Principal findings
In our study, a majority of high-risk surgical patients defined as ASA 3 and ASA 4 were not eligible for an arterial-line-based GDFT approach. The main reasons are methodological limitations of the arterial-line waveform analysis. The majority of patients had to be excluded because a laparoscopic surgical technique was preferred or due to atrial fibrillation.
This study was meant to be a prospective randomized controlled trial with a pragmatic approach to include patients. This would reflect daily routines, strengthening the study. Because the study was conducted in two tertiary hospitals, we had a high amount of high-risk surgical patients. Therefore, we expected to include enough patients in short time to run a well-powered study. Of 732 patients, 224 were not screened for randomisation due to investigator or equipment not being available. If this patient group also could have been screened, we may have had a higher number of patients randomized. However, it is to assume that the same fraction of patients would have to be excluded due to laparoscopic surgery and atrial fibrillation. Therefore, we do not believe that the total amount of patients that could be randomized would be much higher.
We terminated the study early, resulting in a heavily underpowered study. The primary outcome, postoperative morbidity, cannot be assessed since we just included 30 patients, and a statistical analysis would be meaningless. Consequently, we present just the patient flow numbers and not a complete statistical analysis of complications.
The low number of patients that could possibly benefit from GDFT is valid for our hospitals where the surgeons prefer to operate on high-risk patients with minimal invasive surgery. In hospitals that perform a higher amount of open surgery, the use of a minimal invasive GDFT approach may be more feasible.
We define the high-risk surgical patient by the ASA score to make the study pragmatic. However, other authors define “high-risk surgery” or the “high-risk patient” in different ways [
13‐
15]. This makes comparison of trials dealing with this patient group difficult.

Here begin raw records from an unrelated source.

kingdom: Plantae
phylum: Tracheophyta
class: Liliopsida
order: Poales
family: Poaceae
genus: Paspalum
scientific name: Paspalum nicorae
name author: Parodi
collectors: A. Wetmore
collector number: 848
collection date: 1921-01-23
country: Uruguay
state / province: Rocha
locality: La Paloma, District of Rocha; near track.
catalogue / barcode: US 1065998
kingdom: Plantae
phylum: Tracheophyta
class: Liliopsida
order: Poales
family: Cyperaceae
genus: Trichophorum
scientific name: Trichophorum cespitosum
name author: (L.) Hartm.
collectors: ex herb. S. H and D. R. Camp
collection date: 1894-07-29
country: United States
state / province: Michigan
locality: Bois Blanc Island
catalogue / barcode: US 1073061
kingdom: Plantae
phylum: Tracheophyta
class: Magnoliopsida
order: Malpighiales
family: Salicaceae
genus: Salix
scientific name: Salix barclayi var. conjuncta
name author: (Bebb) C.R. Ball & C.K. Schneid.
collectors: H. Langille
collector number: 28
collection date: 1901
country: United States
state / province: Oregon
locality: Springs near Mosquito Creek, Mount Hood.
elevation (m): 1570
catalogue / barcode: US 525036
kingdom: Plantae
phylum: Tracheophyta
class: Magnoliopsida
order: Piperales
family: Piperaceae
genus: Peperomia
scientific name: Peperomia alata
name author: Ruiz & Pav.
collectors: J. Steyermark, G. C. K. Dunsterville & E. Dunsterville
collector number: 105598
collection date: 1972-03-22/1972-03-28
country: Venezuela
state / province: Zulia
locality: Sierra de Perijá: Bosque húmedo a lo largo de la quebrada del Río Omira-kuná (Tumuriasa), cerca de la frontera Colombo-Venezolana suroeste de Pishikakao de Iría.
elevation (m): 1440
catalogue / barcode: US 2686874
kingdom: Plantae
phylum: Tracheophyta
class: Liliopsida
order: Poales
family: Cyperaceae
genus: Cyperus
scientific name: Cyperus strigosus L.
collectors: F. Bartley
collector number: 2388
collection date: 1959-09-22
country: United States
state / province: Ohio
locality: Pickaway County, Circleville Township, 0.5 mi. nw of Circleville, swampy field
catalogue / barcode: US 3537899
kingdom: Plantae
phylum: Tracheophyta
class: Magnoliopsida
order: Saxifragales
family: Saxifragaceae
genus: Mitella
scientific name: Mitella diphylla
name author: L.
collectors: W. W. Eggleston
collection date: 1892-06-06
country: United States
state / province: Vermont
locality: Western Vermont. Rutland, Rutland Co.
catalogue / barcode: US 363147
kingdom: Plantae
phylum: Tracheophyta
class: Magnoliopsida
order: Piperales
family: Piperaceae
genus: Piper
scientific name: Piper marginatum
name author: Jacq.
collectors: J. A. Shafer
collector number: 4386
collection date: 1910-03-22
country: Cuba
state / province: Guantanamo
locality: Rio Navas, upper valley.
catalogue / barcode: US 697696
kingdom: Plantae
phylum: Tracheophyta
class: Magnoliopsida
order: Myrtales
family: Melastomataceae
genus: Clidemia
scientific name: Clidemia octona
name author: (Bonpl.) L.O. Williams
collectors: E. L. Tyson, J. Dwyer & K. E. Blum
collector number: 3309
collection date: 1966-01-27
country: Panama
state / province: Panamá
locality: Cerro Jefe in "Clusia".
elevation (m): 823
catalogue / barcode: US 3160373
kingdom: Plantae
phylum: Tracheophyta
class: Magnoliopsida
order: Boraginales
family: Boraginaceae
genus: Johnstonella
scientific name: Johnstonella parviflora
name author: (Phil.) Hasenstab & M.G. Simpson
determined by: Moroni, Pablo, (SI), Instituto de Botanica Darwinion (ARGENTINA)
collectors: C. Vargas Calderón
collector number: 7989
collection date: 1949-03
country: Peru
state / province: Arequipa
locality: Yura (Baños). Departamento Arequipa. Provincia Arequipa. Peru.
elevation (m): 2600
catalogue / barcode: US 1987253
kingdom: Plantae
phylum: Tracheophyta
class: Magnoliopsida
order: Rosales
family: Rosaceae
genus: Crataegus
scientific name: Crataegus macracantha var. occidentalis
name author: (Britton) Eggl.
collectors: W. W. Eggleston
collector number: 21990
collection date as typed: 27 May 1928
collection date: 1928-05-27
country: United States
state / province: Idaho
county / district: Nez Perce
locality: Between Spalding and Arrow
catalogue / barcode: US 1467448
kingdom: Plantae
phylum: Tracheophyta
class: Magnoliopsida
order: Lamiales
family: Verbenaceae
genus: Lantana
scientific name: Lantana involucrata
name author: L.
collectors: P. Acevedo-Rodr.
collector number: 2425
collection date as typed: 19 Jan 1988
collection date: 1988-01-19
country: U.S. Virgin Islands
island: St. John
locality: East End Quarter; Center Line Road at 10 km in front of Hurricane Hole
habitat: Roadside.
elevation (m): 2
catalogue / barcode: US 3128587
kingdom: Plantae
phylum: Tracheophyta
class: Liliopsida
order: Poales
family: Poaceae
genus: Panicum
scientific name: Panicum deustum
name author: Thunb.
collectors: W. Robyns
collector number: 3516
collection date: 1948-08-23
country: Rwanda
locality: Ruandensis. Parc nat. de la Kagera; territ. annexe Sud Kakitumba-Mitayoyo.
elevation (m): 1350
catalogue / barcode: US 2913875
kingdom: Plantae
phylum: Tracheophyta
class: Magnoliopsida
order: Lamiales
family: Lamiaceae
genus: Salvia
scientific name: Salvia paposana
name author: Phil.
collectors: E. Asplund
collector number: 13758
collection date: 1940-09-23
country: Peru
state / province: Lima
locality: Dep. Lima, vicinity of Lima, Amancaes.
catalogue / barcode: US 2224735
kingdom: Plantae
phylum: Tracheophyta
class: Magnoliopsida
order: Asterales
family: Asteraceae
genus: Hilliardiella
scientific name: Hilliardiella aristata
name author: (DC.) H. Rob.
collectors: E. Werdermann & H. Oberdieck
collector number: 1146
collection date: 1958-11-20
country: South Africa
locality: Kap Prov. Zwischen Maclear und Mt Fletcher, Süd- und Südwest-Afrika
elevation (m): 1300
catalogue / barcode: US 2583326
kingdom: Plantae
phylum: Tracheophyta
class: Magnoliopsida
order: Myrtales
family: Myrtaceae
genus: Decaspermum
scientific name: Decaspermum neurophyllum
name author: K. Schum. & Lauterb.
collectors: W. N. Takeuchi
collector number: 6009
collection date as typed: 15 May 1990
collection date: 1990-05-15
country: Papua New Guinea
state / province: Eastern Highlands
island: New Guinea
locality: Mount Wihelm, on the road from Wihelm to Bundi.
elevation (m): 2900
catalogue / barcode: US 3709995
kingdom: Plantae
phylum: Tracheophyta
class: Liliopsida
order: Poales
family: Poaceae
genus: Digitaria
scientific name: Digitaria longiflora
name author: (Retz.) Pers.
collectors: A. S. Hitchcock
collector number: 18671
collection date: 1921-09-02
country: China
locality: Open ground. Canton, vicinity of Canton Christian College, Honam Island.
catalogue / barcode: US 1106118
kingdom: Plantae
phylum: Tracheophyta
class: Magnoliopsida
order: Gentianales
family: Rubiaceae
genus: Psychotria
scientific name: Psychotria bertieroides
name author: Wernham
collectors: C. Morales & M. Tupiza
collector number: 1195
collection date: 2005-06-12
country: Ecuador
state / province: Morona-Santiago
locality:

Maguire found in a retrospective electronic chart study of his hospital that
n = 12.308 patients underwent surgery in 1 year, but only
n = 4.792 (39 %) fulfilled the criteria for an arterial-line-based cardiac output monitor, and of these, only 23.2 % had an arterial-line. There was no report on how many of the patients were ASA III/IV patients [
16].
Arterial-line-based waveform analysis measures hemodynamics by calculation of stroke volume variation or pulse pressure variation. However, arterial-line-based output methods are not applicable to large patient groups due to their limitations [
16]. One limitation is laparoscopic procedures [
17]. The increased intraabdominal pressure from the pneumoperitoneum affects dynamic parameters independently in changes of volume status [
17‐
19]. Consequently would SVV during pneumoperitoneum increase while the blood volume do not decrease, it would lead to false positive readings [
20]. It is therefore not well validated in humans [
21,
22]. Other limitations of waveform analysis measurements are cardiac arrhythmias and patients with severe cardiac valvulopatias [
23].
Despite criticism about the evidence of the effect of goal-directed therapy, one single method of minimal invasive cardiac output monitoring (Oesophagus Doppler) has even been officially recommended in the National Institute for Health and Clinical Excellence guidelines of the UK (
http://www.nice.org.uk/guidance/MTG3). This decision has been criticized due to the lack of proof [
24,
25], and the method may not be superior to a strategy of a neutral balance [
26]. Other studies have not found benefices in a goal-directed fluid approach [
10,
12,
26‐
30], have not found benefit using a restrictive fluid approach [
31] or even have worse outcome in physically fit patients [
5].
It is biologically plausible that the right amount of fluid given at the right time increase oxygen delivery to the organs and thereby benefit patient outcome. There has been a meta-analysis confirming that a GDFT approach may decrease postoperative complications. However, many included studies are small single centre studies with a high risk of bias or methodological limitations [
1,
32,
6]. The effect on outcome in these studies is mostly small. An even statistical distribution of different studies with a small effect size would consequently result in a number of studies that would show no effect or even harm. The marked overweight of studies with a small positive effect on outcome may indicate a publication bias favouring trials with positive results. This may mask limitations of the arterial-line-based GDFT method that we report. Other studies investigating high-risk surgical patients do not report the exclusion rate due to atrial fibrillation when this condition restricted the GDFT method used [
5,
9].
The OPTIMIZE trial with a study population of 734 patients is the largest trial on GDFT to date. It could not show a reduction of complications after perioperative arterial-line-based GDFT. However, when including the OPTIMIZE trial in an updated Cochrane meta-analysis, it indicates a reduced complication rate [
10].
Goal-directed fluid therapy may be more important in a high-risk surgery population than in a relatively healthy population. Limitations of the method with an arterial-line-based monitor may cause exclusion of a patient group who may benefit most of the treatment. In the UK, it is recommended to use an Oesophagus Doppler to guide fluid therapy preoperatively. The same limitations that apply to the arterial-line-based method (exclusion of patient with atrial fibrillation and laparoscopic procedures) would apply to this method too.